There is an abundant amount of questioning throughout the movie with the use of symbolism and situations that are so bizarre they require a second and third viewing. Think climbing a mountain of corpses or giving birth backwards kind of bizarre, just as it is in a dream.  “You can really deconstruct that,” Alejandro says. “For me, the game was  all these narratives, even our own lives, our narratives [that] we invented.  We create these narratives in a way have something [to] believe.  But the film plays with the idea that Silverio is questioning everything. His own narrative and the narrative of all what he’d been told, you know?”

Bardo AFI
Photo: Netflix

There is no structure.  This is a story with no story.”

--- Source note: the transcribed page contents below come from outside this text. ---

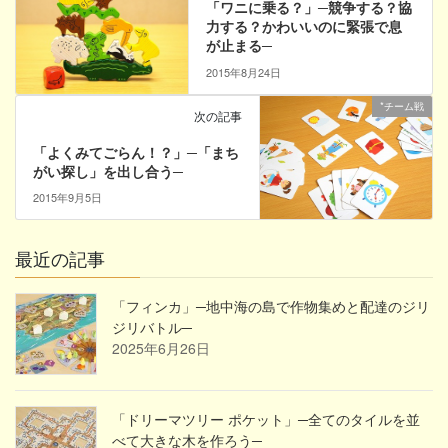
「ワニに乗る？」─競争する？協
力する？かわいいのに緊張で息
が止まる─
2015年8月24日
*チーム戦
次の記事
「よくみてごらん！？」─「まち
がい探し」を出し合う─
2015年9月5日
最近の記事
「フィンカ」─地中海の島で作物集めと配達のジリ
ジリバトル─
2025年6月26日
「ドリーマツリー ポケット」─全てのタイルを並
べて大きな木を作ろう─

Alejandro González Iñárritu

For the actors it was more about giving reverence to the feeling and not a physical script. In fact, the Oscar winning director didn’t share the script with the cast beforehand. He didn’t see a need for it. “I think the reason I did not give the script to anybody else was because, this is a walk in the conscious of somebody as a memory.” He elaborates further, “the script was built in 32 sequences that were related and not related. There is no structure. This is a story with no story.”

Bardo AFI
Bardo: False Chronicle of a Handful of Truths (2022). Daniel GimÈnez Cacho as Silverio. Cr. Rodrigo Jardon / Netflix © 2022

For the lead actor that wasn’t an issue, “Well, he was very clear, saying that we should not rationalize this.”  Cacho continues, “I finally got to read the script because he didn’t want me to read it. He said, ‘Well, read it, but don’t study it. Just have this idea.’ And so, we worked in that way, never constructing a character.” 

Bardo AFI
Bardo: False Chronicle of a Handful of Truths (2022). Daniel GimÈnez Cacho as Silverio. Cr. Limbo Films, S. De R.L. de C.V. Courtesy of Netflix

What was constructed was a cinematic feast for the eyes. At the films AFI premiere Alejandro admitted that it was the most technically challenging film he’s ever helmed. For the heavily decorated director, that is saying something truly remarkable. Long tracked shots with perfect natural lighting that took days to perfect. Scenes in a crowded dance hall at 95-degrees during the height of the pandemic that took three weeks to get in one take.  On the emotional side, the film defies logical explanation as much as it sears a feeling of humanity. 

It’s not a film that is simply seen, it is experienced. 

Alejandro writes of his latest film: “I must warn you beforehand: I have found no absolute truths. Only a journey between reality and imagination. A dream. Dreams do not possess time. Neither does cinema. Dreams, as cinema, are real but not truthful.”

Bardo: False Chronicle of a Handful of Truths opens in select theaters right now before streaming on Netflix on December 16.